1. Startseite
  2. Kultur

Staatsschauspiel Hannover spielt Kling

KommentareDrucken

Dennis Pörtner in „Qualityland“ - Foto: Isabel Machado Rios
Dennis Pörtner in „Qualityland“ © Isabel Machado Rios

Hannover - Von Jörg Worat. Wäre es nicht eine feine Sache, wenn Rechner unser Leben gestalten würden? Rechner, die unser Persönlichkeitsprofil so gut kennen, dass sie alles für uns aussuchen – Partner, Restaurants und auch Waren, von deren elementarer Wichtigkeit wir womöglich bislang noch gar nichts wussten? Autor Marc-Uwe Kling beschreibt diese genau genommen gar nicht völlig utopische Zukunftsvision in seinem Roman „Qualityland“. Das Staatsschauspiel Hannover brachte jetzt die Theaterfassung im Ballhof für Menschen ab 15 Jahren zur Uraufführung. Regisseur Malte C. Lachmann hat mit den „Känguru-Chroniken“ desselben Autors in Hannover einigen Erfolg gehabt. Ob der sich mit dem neuen Projekt wiederholt, darf allerdings bezweifelt werden. In der Premiere steckte zumindest streckenweise kräftig der Wurm.

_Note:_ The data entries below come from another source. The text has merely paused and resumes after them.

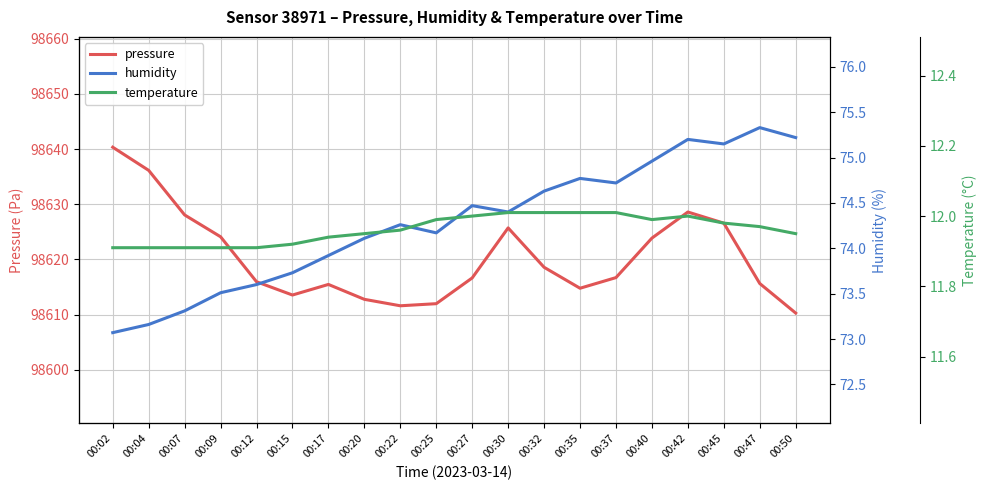

How many lines are shown in the chart?

3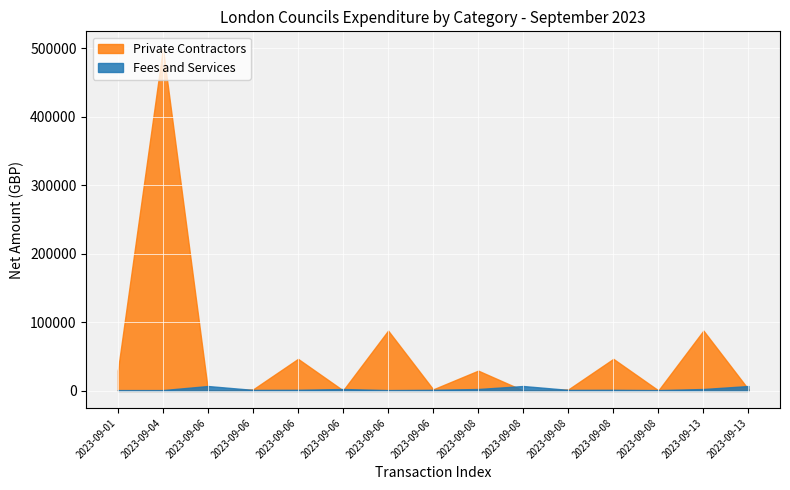

True or false: Private Contractors has more than 1 interior local peaks.

True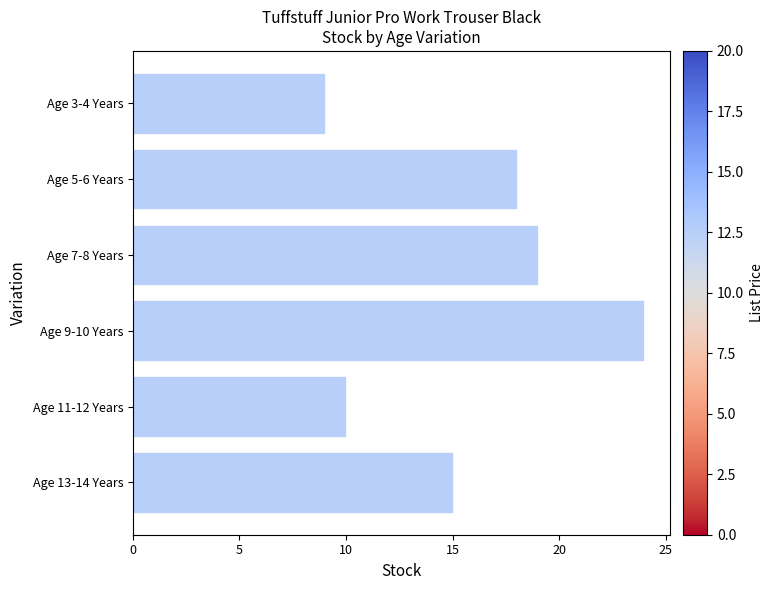

At which label is the value closest to 16?

Age 13-14 Years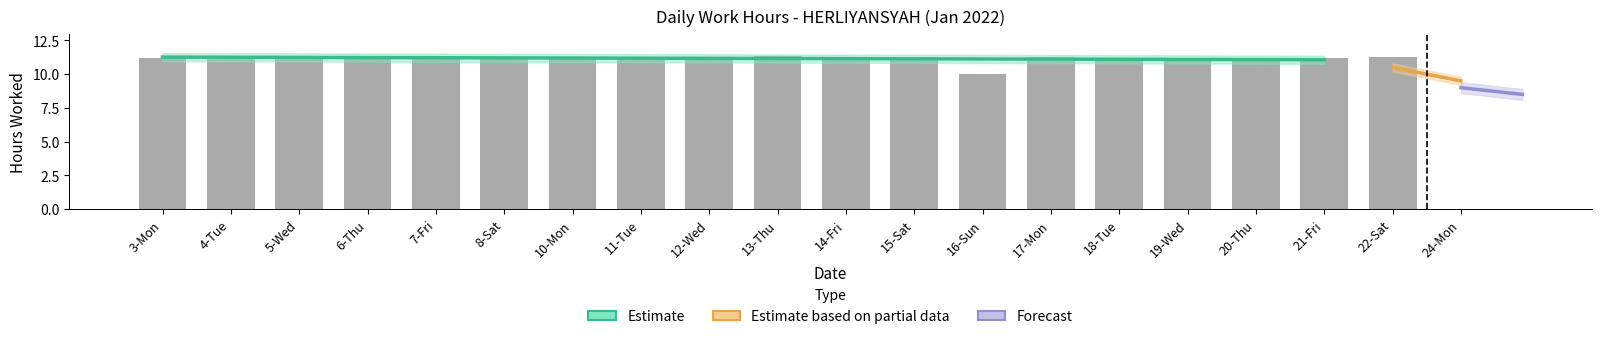

What is the change in value from 3-Mon to 18-Tue?

-0.1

Dabei lässt sich alles recht nett an. Dennis Pörtner gibt charmant die Hauptfigur, den Maschinenverschrotter Peter, der zwar subversive Anflüge hat – er bringt es nicht übers Herz, die Drohne mit Flugangst oder den Literaturroboter mit Schreibblockade zu vernichten, wie es eigentlich seine Aufgabe wäre –, aber keineswegs der klassische Revoluzzer ist. Bis er eines Tages einen Delfin-Vibrator zugesandt bekommt, den er nun wirklich nicht braucht, sei es bewusst oder unbewusst. Das Ding zurückzugeben erweist sich allerdings als unmöglich, weil das System keinen Fehler einräumen kann. So wird aus dem unerwünschten Sexspielzeug immer mehr ein Politikum.

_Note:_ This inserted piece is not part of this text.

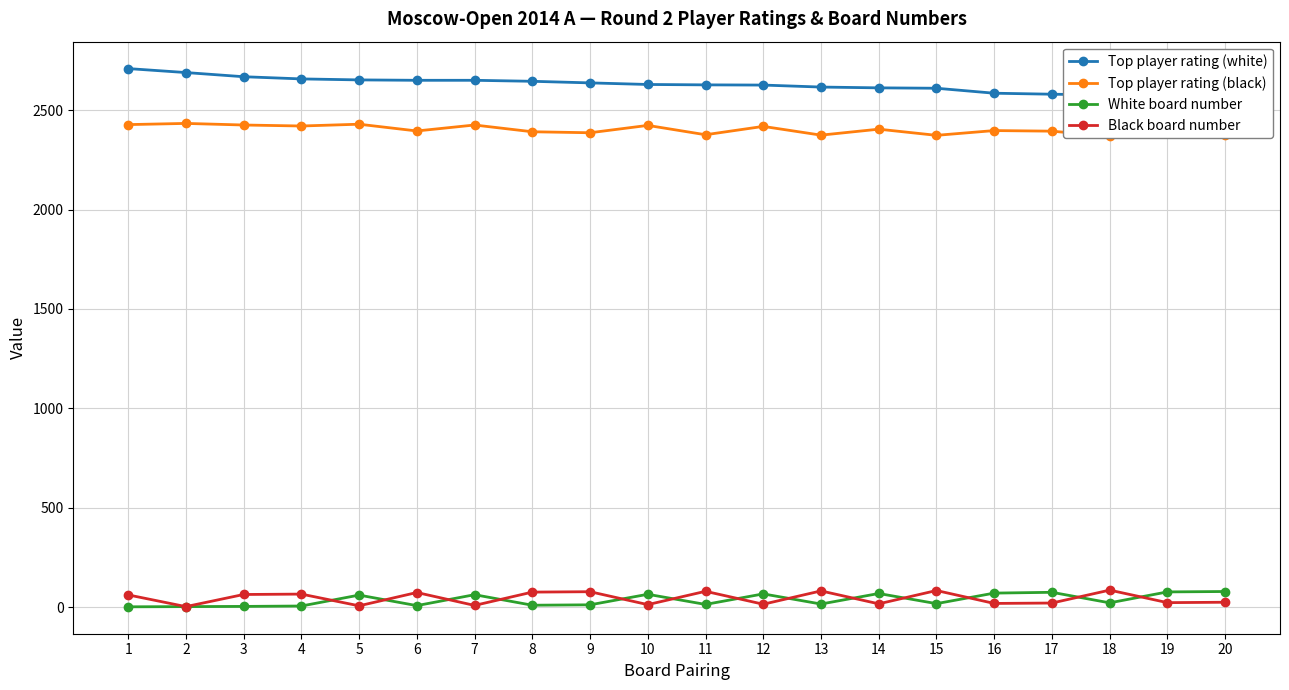

What is the value of the Black board number point at the 13th from the left?

81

Eine ziemlich durchgeknallte Story also, die im ersten Teil überwiegend durchaus flott daherkommt. Ohne Angst vor Trash wirft sich das Ensemble, in dem alle außer Pörtner Mehrfachrollen haben, ins Getümmel, und einmal mehr erweist sich, dass eine dämliche Sache richtig gut werden kann, wenn man sie noch dämlicher macht: Als Peter beim Versuch, seine Beschwerde über die verfehlte Warensendung loszuwerden, in einer Telefon-Warteschleife landet, singen die Akteure voller Inbrunst, endlos lang und gerne auch mal falsch Lieder wie „Über sieben Brücken musst du gehn“ oder „Love Me Tender“. Eine amüsante Finte ist es auch, wenn der Android, der sich um die Übernahme der Präsidentschaft in Qualityland bewirbt, wesentlich charismatischer wirkt als der tumbe menschliche Amtsinhaber.

So weit so gut. Nach der Pause aber wächst unaufhaltsam der Eindruck, Regie und Dramaturgie seien irgendwann zwar nicht von allen, aber von den meisten guten Geistern verlassen gewesen. Plötzlich stimmen die Spannungsbögen nicht mehr, Situationskomik wird durch Spielastik ersetzt, statt skurriler Typen gibt es auf skurril getrimmte. Und am schlimmsten: Man verliert das Interesse an den Figuren und der Geschichte, was besonders schade ist, weil Autor Kling die spannende Idee hatte, zwei Versionen seines Romans zu schreiben, eine „helle“ und eine „dunkle“.

Dass die angekündigte Spieldauer weit überschritten wird und schließlich die Drei-Stunden-Grenze knackt, macht die Sache nicht besser – der Schlussapplaus ist für hannoversche Premierenverhältnisse dürftig. Vielleicht war ja schlichtweg die Probenzeit zu kurz, und dann wäre das Kind noch nicht endgültig in den Brunnen gefallen: Nachbesserungen sind jedenfalls keineswegs etwas Ehrenrühriges.